EXERCISE PROMPT: Only the lines below starting at the one that contains "Art.-Nr. 232235" and ending at the one that contains "Inhalt: 1 Gerät" are to be reproduced, exactly and with both ends kept.

DATA SECTION:
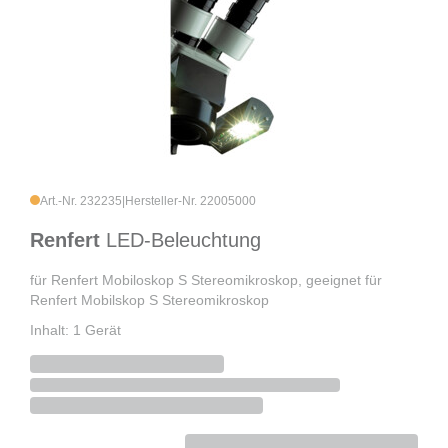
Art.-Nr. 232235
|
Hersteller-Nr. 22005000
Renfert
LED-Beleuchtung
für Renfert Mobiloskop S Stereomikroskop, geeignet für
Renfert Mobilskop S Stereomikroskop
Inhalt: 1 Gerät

...

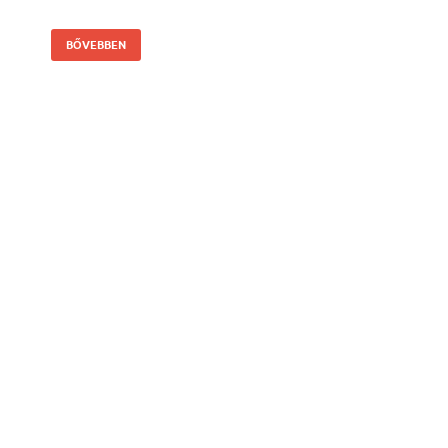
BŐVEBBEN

RESULT OF THE TASK:
Art.-Nr. 232235
|
Hersteller-Nr. 22005000
Renfert
LED-Beleuchtung
für Renfert Mobiloskop S Stereomikroskop, geeignet für
Renfert Mobilskop S Stereomikroskop
Inhalt: 1 Gerät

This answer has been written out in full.